Okadaic acid (OA) and dinophysistoxin-1 (DTX1), pectenotoxin (PTX-1, 2, 6), and yessotoxin (YTX) were produced by the Japanese reference material project [49]. PTX-11 was isolated from D. acuta collected in New Zealand [8]. Methanol and acetonitrile, and formic acid of LC/MS grade were purchased from Kanto chemical co., Tokyo, Japan And ammonium formate of analytical grade was purchased from Nacalai tesque co., Tokyo, Japan. Distilled water was prepared by milli-Q Reference (Merck Millipore, Burlington, MA, USA).

4.2. Sampling Locations and Dinophysis Sample Preparation

Seawater samples were collected from various locations around the Japanese coastline (Figure 5). Using a light microscope, 50 individual cells of Dinophysis species identified in the seawater samples were carefully selected using a glass capillary to exclude non-targeted microorganisms.

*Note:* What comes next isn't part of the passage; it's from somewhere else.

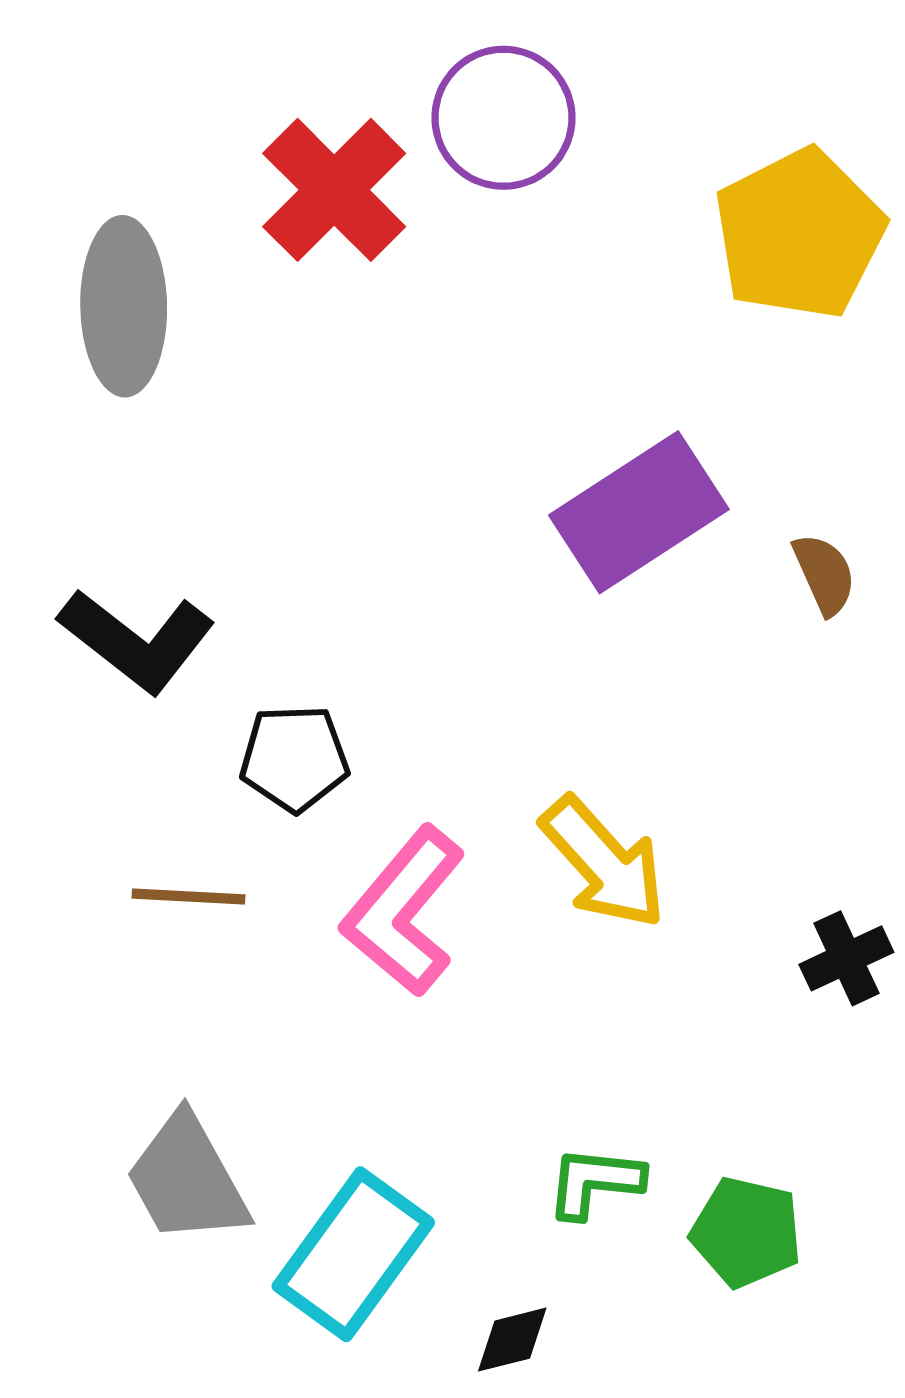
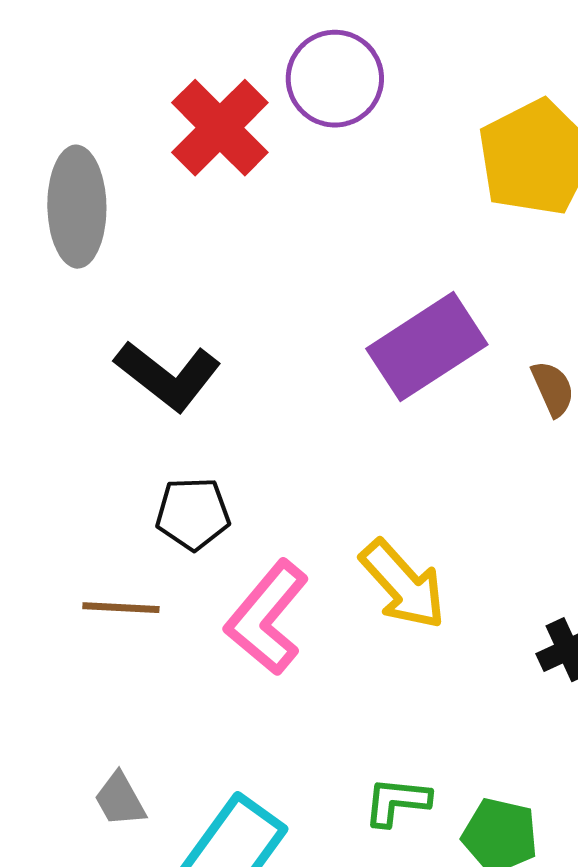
black L-shape: (137, 640) -> (168, 376), moved
gray trapezoid: (187, 1179) -> (120, 800), size x0.6

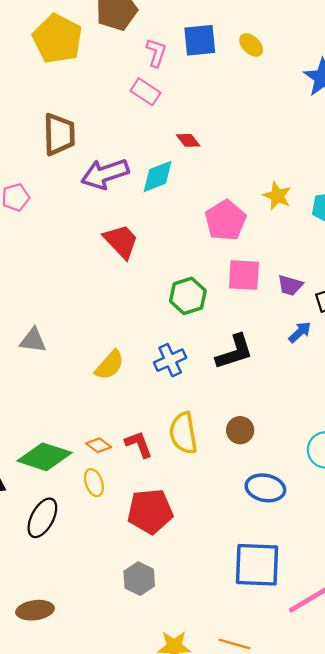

The cells were identified by their morphological characteristics. Isolated Dinophysis cells that had been taxonomically identified were combined in a single vessel filled with filtered seawater and stored frozen until extraction. Detailed information on the sampling is shown in Table S1.

Figure 5

Dinophysis sampling locations around Japan.

4.3. Extraction

Toxins were extracted from cells of Dinophysis species by solid phase extraction (SPE) (Sep pak C18 plus, Waters co., Milford, MA, USA) as reported in previous studies [6,19,23]. Toxin extracts were dissolved in 200 µL of methanol for LC/MS/MS analysis.

4.4. LC/MS/MS and LC/MS Analysis

LC/MS/MS analysis was carried out according to a previous method [23]. The LC/MS/MS system was an Agilent 1100 series of high performance liquid chromatograph (HPLC) (Agilent technologies, Lexington, MA, USA) coupled with a 3200 Qtrap triple quadrupole MS/MS system (Sciex, Framingham, MA, USA). Separations were performed on Quicksilver cartridge columns (50 mm × 2.1 mm i.d) packed with 3 µm Hypersil-BDS-C8 (Keystone Scientific, Bellefonte, PA, USA) and maintained at 20 °C. Eluent A was water and B was acetonitrile–water (95:5), both containing 2 mM ammonium formate and 50 mM formic acid [50,51]. A linear gradient elution from 20% to 100% B was performed over 10 min and then held at 100% B for 15 min, followed by re-equilibration with 20% B (13 min). The flow rate was 0.2 mL/min and the injection volume was 10 µL. MRM LC/MS/MS analysis for the targeted toxins were carried out using the following ions; [M − H]− (OA, DTX1, 7-O-palmitoyl-DTX1, DTX2, PTX6, PTX2sa, YTX, 45OHYTX) and [M + HCOOH − H]− (PTX1, PTX2, PTX11) as the target parent ions in Q1 and particular fragment ions of each toxin in Q3 as reported in a previous study [40]. SIM LC/MS analysis for toxins were carried out using the [M + NH4]+ (OA, DTX1, DTX2, PTX1, PTX2, PTX6, PTX11) as the target ions in Q1.